* [Page text]

_____

No Western modernity without (sonic) blackness and no blackness in the absence of modernity” —in a nutshell, this is the big idea in Alexander Weheliye’s new book, Phonographies: Grooves in Sonic Afro-Modernity.


Crucial to his project are a wide definition of “the sonic” within black cultural production and a belief in the centrality of aurality (and/or orality) to twentieth-century black culture.


Weheliye’s engagement with the sounds of black cultural production (sonic Afro-modernity) owes a significant debt to Fred Moten’s In the Break (2003), in which Moten privileges the sonic and aural within black performance and propounds a theory of black culture as inherently performative and black performance as inherently radical.

Weheliye departs from Moten in his meditation on the intrinsically technological nature of sonic Afro-Modernity. In the exciting introduction to this volume, Weheliye notes how the sound technologies and listening practices associated with black music have not received enough critical attention.


My interest was piqued when I read that Weheliye proposes to “establish a dialogue between literary texts and current popular culture to conjecture how sonic technologies and black cultural production have fruitfully contaminated each other”. This is a book about the agency of black cultural producers as practitioners and innovators of Western modernity.

_____

[Plain-text source documents]

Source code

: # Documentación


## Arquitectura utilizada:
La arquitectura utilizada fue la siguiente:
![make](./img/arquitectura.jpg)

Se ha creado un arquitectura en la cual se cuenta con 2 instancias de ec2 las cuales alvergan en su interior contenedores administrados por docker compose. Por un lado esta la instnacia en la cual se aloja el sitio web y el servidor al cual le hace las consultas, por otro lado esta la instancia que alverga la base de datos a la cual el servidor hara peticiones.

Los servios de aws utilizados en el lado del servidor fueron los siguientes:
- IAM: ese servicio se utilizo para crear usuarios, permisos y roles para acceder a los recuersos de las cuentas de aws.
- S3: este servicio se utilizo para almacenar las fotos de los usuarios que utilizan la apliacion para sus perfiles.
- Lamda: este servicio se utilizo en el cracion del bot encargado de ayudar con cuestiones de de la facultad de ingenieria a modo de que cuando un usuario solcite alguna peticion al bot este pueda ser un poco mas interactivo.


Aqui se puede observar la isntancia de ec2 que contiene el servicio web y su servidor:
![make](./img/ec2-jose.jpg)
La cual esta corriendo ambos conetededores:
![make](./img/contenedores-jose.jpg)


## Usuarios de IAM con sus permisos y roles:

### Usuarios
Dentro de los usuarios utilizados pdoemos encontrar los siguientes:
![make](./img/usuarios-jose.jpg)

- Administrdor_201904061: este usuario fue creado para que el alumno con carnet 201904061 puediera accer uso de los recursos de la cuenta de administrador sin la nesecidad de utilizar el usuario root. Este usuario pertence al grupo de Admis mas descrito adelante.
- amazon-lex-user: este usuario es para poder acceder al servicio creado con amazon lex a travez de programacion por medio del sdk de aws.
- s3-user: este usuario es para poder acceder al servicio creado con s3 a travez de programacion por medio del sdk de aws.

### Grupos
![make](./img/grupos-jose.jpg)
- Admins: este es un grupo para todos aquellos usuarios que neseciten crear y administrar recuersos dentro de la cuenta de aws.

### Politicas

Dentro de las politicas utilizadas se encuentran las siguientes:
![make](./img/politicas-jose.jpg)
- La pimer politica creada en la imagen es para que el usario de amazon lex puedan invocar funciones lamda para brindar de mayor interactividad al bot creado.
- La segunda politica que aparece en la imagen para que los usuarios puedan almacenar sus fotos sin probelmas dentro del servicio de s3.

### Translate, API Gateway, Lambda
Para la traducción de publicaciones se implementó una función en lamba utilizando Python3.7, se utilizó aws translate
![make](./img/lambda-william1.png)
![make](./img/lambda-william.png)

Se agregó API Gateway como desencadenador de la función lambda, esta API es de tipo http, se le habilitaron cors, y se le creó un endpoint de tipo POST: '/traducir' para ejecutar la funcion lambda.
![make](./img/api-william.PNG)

_____

* [Apply what you read]
(a) In the passage on Weheliye's Phonographies, which earlier book does Weheliye's engagement with sonic Afro-modernity owe a significant debt to?
(b) Extend the passage on Weheliye's Phonographies by writing what would come next after its final sentence.

* [Results in order]
(a) Fred Moten's In the Break (2003).

(b)
This is also a book about the nonlinguistic power of sound, about the ability of sound to act as both “writing” (in the sense that it signifies in an abstract and systematic way) and something beyond “writing”—something more embodied and sensual.


In his first chapter, Weheliye posits the phonograph as a site where the ostensibly separate categories and writing and sounding were collapsed, thus challenging the prevailing Western discursive bias towards the visual and the written.

Weheliye approaches his subject matter from the perspective of a literary or cultural critic; that is, his ideas and theoretical stances mostly build off of his close readings of cultural texts. A benefit of this volume is Weheliye’s refreshingly eclectic choice of texts and their juxtapositions.


Weheliye not only positions readings of texts by canonical authors such as Du Bois and Ralph Ellison beside the practices of DJs and a recent Hollywood film, respectively, but he also structures his arguments to highlight the merits of reading these pieces of black cultural production in tandem.

Weheliye juxtaposes Du Bois’ The Souls of Black Folk with the artistic practices of DJs in Chapter Three. Just as DJs create rupture by fragmenting musical materials while forming new musical wholes through the juxtaposition and/or combination of erstwhile separate recordings, Du Bois’ text can be seen as one of the first “mixes” in twentieth-century black culture in its use of contrasting literary forms and modes, and its inclusion of fragments of spirituals in musical notation.


Reading this chapter, I detected Weheliye’s satisfaction with his own feat of DJing in his “mixing” of Du Bois with contemporary DJing practices. The conception of Du Bois as proto-DJ and of contemporary DJs as Du Boisian sound-smiths struck me as one of Weheliye’s more successful expositions of how sonic Afro-modernity is “a series of compounded materiodiscursive echoes in and around black sounds in the West” , or put differently, an aurally centered cultural mode traversing the boundaries of supposedly discrete historical periods.

Yet for all Weheliye’s talk about exploring “sonic Afro-Modernity,” I found a strange dearth of sound in the book, or at least a dearth of close engagement with the kind of materiality of sound he seems to celebrate.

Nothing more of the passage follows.